> [EXTRACT]:
==============================

Baby boomers are Americans born between 1946 and 1964. Birth rates fell in the United States during the Great Depression of the 1930s (when uncertain economic prospects discouraged many people from having children) and World War II (when millions of men were away from home serving in the armed forces). When the war ended in 1945, marriages increased and the birth rate rose. In 1946, births jumped to 3,411,000 (up more than half a million from the previous year); they continued rising until 1957, when they hit 4.3 million, and remained above 4 million per year through 1964. Nearly 76 million babies were born between 1946 and 1964.
The baby boom, then, consists of a set of unusually large birth cohorts (those born in a given year). Most people pass through social institutions at roughly the same ages, so that most children attend school from ages 6 to 17, most adults work from sometime in their 20s through their 60s, and so on. Larger cohorts strain institutions: When the baby boomers were of school age, new schools were needed; similarly, when they enter retirement, the baby boomers will place greater demands on Social Security, Medicare, and other services used by the old.
People who belong to the same set of cohorts are sometimes called generations, and they share some historical experiences. The baby boomers grew up in the long period of prosperity that followed World War II, a period marked by the cold war. Television became nearly universal during their childhood, just as personal computers spread during their adulthood.
Commentators contrast these experiences with those of the preceding cohorts, born between, for example, 1925 and 1940, who experienced the hardships of economic depression and wartime. Many commentaries on baby boomers suggest that their common histories led to shared outlooks on life.

==============================

> [DATASET CONTENT]:
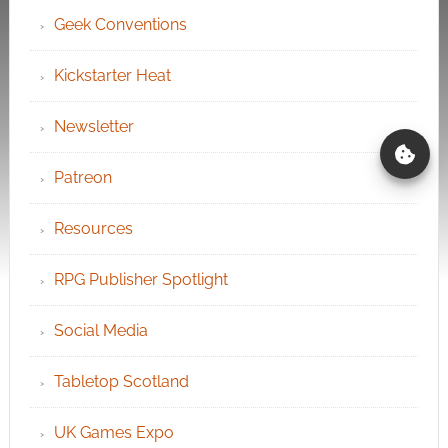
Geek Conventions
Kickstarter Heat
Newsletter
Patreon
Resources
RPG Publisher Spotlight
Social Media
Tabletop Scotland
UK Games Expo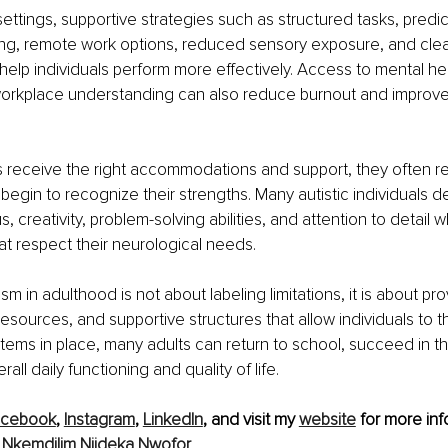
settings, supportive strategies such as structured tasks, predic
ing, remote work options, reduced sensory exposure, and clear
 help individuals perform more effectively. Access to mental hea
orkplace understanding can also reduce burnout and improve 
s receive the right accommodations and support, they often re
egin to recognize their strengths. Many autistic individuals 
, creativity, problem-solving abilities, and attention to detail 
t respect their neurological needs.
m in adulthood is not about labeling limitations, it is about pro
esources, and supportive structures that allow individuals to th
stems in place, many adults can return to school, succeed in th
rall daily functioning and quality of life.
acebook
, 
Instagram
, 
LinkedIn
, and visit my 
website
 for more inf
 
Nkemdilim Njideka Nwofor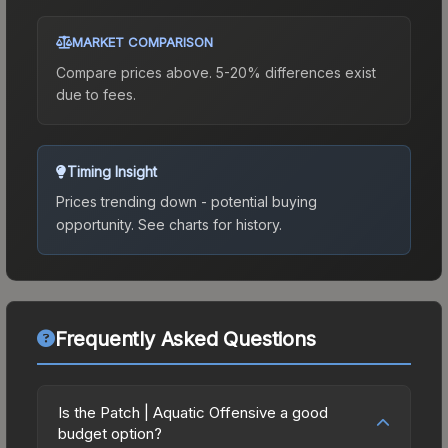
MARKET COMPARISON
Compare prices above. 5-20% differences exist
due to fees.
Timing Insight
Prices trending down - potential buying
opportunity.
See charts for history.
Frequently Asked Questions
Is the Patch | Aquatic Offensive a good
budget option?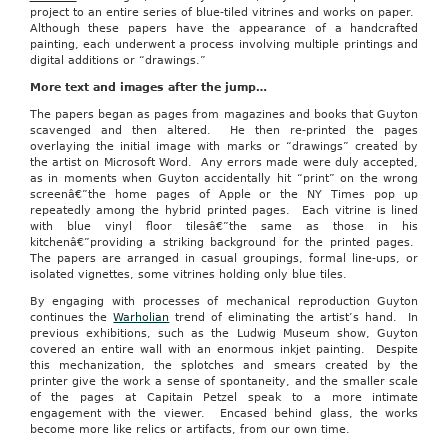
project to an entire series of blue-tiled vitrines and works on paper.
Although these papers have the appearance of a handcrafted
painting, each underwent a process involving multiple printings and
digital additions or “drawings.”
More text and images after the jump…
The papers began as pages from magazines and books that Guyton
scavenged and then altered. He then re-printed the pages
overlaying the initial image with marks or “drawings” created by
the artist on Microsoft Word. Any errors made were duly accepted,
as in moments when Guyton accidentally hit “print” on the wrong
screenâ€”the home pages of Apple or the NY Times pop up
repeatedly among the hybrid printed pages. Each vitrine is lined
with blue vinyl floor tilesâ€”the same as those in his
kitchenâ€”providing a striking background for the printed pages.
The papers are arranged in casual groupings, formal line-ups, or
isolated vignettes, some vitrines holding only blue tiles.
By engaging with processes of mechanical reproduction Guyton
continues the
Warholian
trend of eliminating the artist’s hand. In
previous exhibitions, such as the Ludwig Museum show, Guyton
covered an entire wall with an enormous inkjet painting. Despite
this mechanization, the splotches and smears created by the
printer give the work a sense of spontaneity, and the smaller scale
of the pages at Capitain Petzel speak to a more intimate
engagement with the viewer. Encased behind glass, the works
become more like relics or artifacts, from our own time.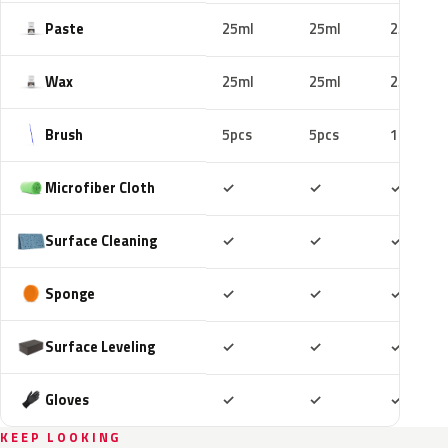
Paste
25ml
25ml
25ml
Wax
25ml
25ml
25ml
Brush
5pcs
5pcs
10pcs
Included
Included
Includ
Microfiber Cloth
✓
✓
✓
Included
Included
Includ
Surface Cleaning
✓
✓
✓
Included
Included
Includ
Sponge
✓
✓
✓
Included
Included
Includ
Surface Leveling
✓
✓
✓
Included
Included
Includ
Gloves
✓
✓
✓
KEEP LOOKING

==============================

> [WORK INSTRUCTION 1]: Reproduce the passage on baby boomers, starting at "The baby boom, then, consists" and ending at "by the old.".
> [WORK INSTRUCTION 2]:
Answer these questions using the passage on baby boomers:
(a) How many births were recorded in the United States in 1946?
(b) What became nearly universal during the baby boomers' childhood?
(c) Between which years does the passage say the preceding cohorts were born, in its example?
> [WORK INSTRUCTION 3]: Extend the passage on baby boomers, beginning after its final sentence.

> [RESPONSE BOX 1]:
The baby boom, then, consists of a set of unusually large birth cohorts (those born in a given year). Most people pass through social institutions at roughly the same ages, so that most children attend school from ages 6 to 17, most adults work from sometime in their 20s through their 60s, and so on. Larger cohorts strain institutions: When the baby boomers were of school age, new schools were needed; similarly, when they enter retirement, the baby boomers will place greater demands on Social Security, Medicare, and other services used by the old.

> [RESPONSE BOX 2]:
(a) 3,411,000
(b) Television
(c) Between 1925 and 1940

> [RESPONSE BOX 3]:
Such claims ignore important differences among the baby boomers. Although the oldest baby boomers were in high school when President John F. Kennedy was assassinated in 1963, the youngest were not yet born. The oldest males were subject to the draft during the war in Vietnam, but the draft ended before the youngest baby boomers came of age. Thus, baby boomers did not all have the same experiences at the same points in their lives. In addition, every age cohort contains people of different ethnicities, income levels, political affiliations, and so on. If the baby boomers share some things, they remain a diverse population.
Although commentators also generalize about other generations, such as “Generation X” (those born following the baby boom, roughly 1965-80), similar qualifications are in order. People born at about the same time experience major historical events at roughly the same point in their lives; still, every birth cohort contains people from diverse social circumstances. Yet the sheer size of particular cohorts affects social institutions: Large cohorts will, at different times, require many schoolrooms and nursing home beds, whereas smaller cohorts may require institutions built for larger client populations to shrink.
Bibliography:
- Gillon, Steve. 2004. Boomer Nation: The Largest and Richest Generation Ever and How It Changed America. New York: Free Press.